Sadie Monahue sat back on her heels, examining her handiwork with a critical eye. "It feels weird that I'm here, decorating the tree and putting up tinsel and lights, but I don't have Shari or Meg running around my feet, or Andrew joking that one year he's going to put me on top of the Christmas tree as the angel. It feels strangely empty, somehow."
"Aw, Sadie, don't be like that."
Her companion, Elizabeth Santiago, or "Copper" as she was known, tossed a length of sparkling bronze tinsel in her friend's direction, a grin on her face. "It's the festive season, and you should be happy! This is your first Christmas in your new home, with your new job, where you're safe from your violent ex-boyfriend and his thugs. You should be celebrating! And you know that you'll speak to Alyssa and the girls on Christmas Day, because you promised them you'd phone...so it won't be like you're going to have a niece free Christmas."
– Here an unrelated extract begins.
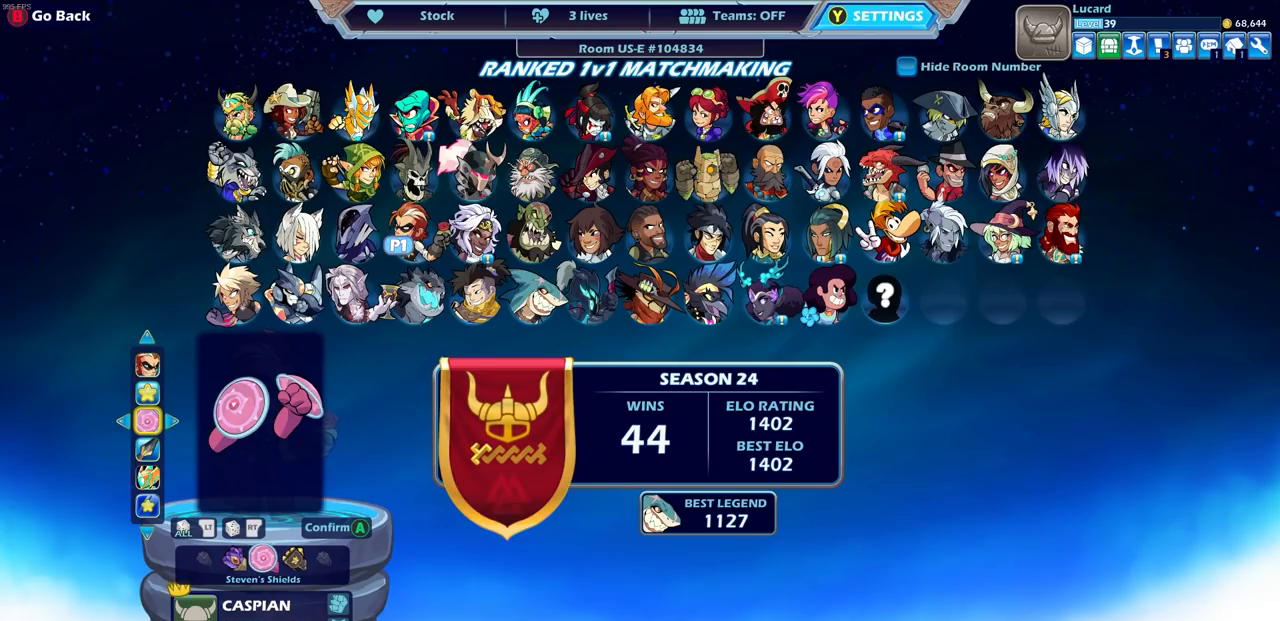
{"buttons": [], "left_stick": "center", "right_stick": "center", "events": []}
"Yes, I know." Sadie caught the piece of tinsel, toying with it idly. "It just bugs me that I have a nephew I've never met, and well, Christmas is such a family time, you know? A time for kids. Santa Claus is the patron saint of kiddies, right? It's weird that we'll be having a Christmas without a kid jumping on beds at six o clock in the morning, wanting to open their stocking gifts."
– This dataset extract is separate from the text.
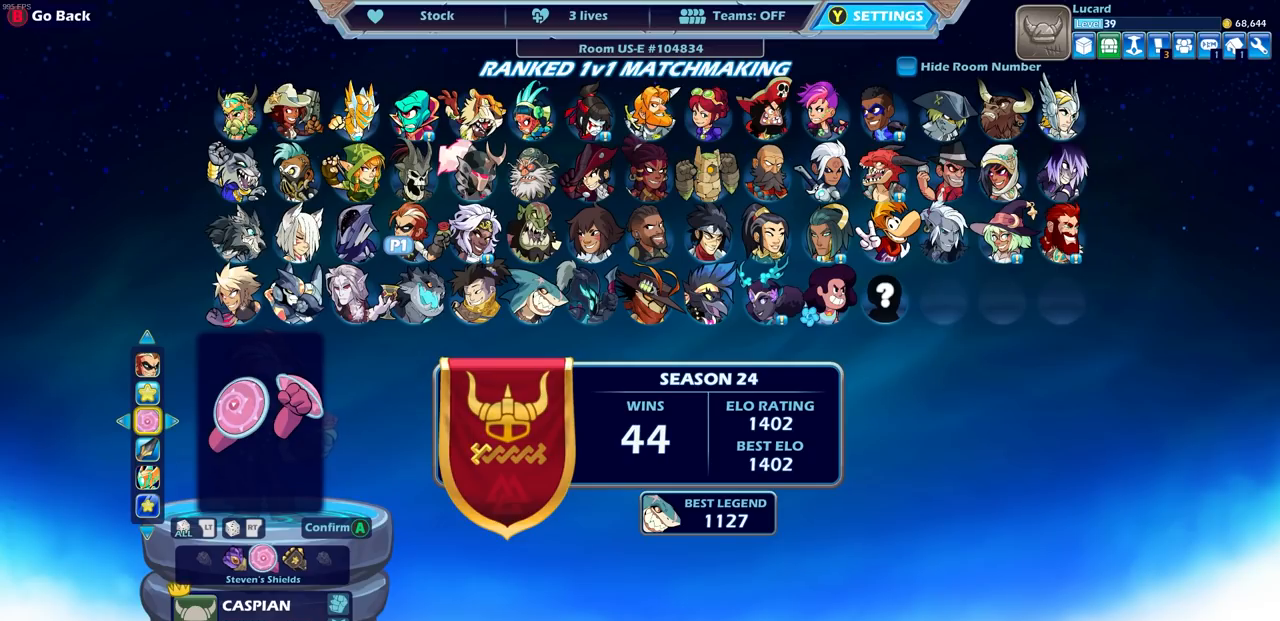
{"buttons": [], "left_stick": "center", "right_stick": "center", "events": []}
"Ros and I used to be like that." Copper stepped gracefully down from the stepladder she had been using to pin up decorations, sitting on the bottom step to consider. "Luis too. We'd run into Mama and Papa's room en masse, demanding to open what Santa had brought right that instant. Usually it was barely dawn...but it was fun."
A shadow crossed her face.
"Thing is, when Papa died, everything was different." She remembered. "We still had fun, but it wasn't the same fun. Papa wasn't there to give piggy back rides around the lounge, or invent games to play with the remains of the christmas crackers and party hats."
"Same for me when we lost Mum." Sadie nodded. "Dad wasn't generally home at Christmas anyhow, because of his work...so it'd just be us kiddies. That's why Christmas with Alyssa, Andy and the girls was so much fun."
"I guess I can see that." Copper pursed her lips. "Most Christmasses, we'd spend with family - and I don't mean just Mama, Papa, Luis, Ros and I. We'd often have los abuelos to stay, and sometimes Mama's brothers would come, too."
"Abuelos?" Sadie looked blank. Copper blushed.
"My grandparents." She said sheepishly. "Mama's parents live in America, and speak good English, but Papa's Mama speaks almost no English at all, and they moved back to Spain a few years back. Because she doesn't speak such good English, we tended to use Spanish when we had them all to stay, and I got into the habit of calling her mi abuela."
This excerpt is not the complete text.